The Moon and the Bonfires

byCesare Pavese, Tim Parks (Translator)
Having made his fortune in America, Eel is magnetically drawn back to the Piedmontese countryside where he grew up poor and illegitimate. Spending the summer wandering its valleys and vineyards with his childhood friend Nuto, Eel obsessively returns in memory to the farm where he worked as an adolescent, and to his employer's beautiful daughters. The landscape and its people seem locked in timeless rituals; but as Eel discovers the secret stories of the partisans who hid out in the hills during the war, he comes to recognize that the truth is both more complicated and more disturbing.
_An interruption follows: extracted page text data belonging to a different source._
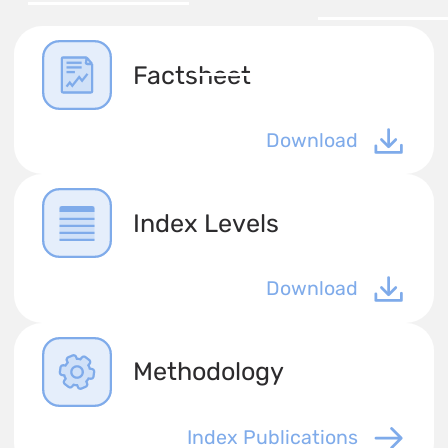
Factsheet
Download
Index Levels
Download
Methodology
Index Publications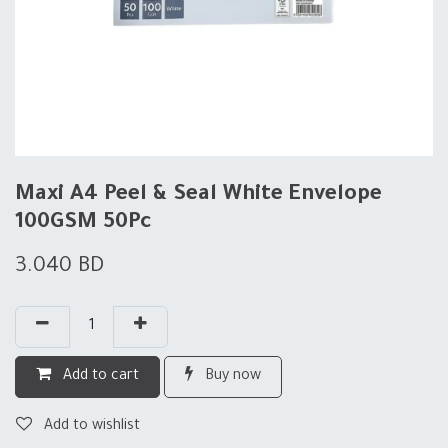
Maxi A4 Peel & Seal White Envelope
100GSM 50Pc
3.040
BD
Add to cart
Buy now
Add to wishlist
Pavese is one of the few essential novelists of the mid-twentieth century

Susan Sontag

About Cesare Pavese

Cesare Pavese was born in 1908 in Santo Stefano Belbo, a village in the hills of Piedmont. He worked as a translator (of Melville, Joyce and Faulkner) and as an editor for the publishing house Einaudi Editore, while also publishing his own poetry and a string of successful novels, including The House on the Hill and The Moon and the Bonfires. Never actively anti-Fascist himself, he was nevertheless sent into internal exile in Calabria in 1935 for having aided other subversives. He killed himself in 1950, shortly after receiving Italy's most prestigious literary prize, the Strega.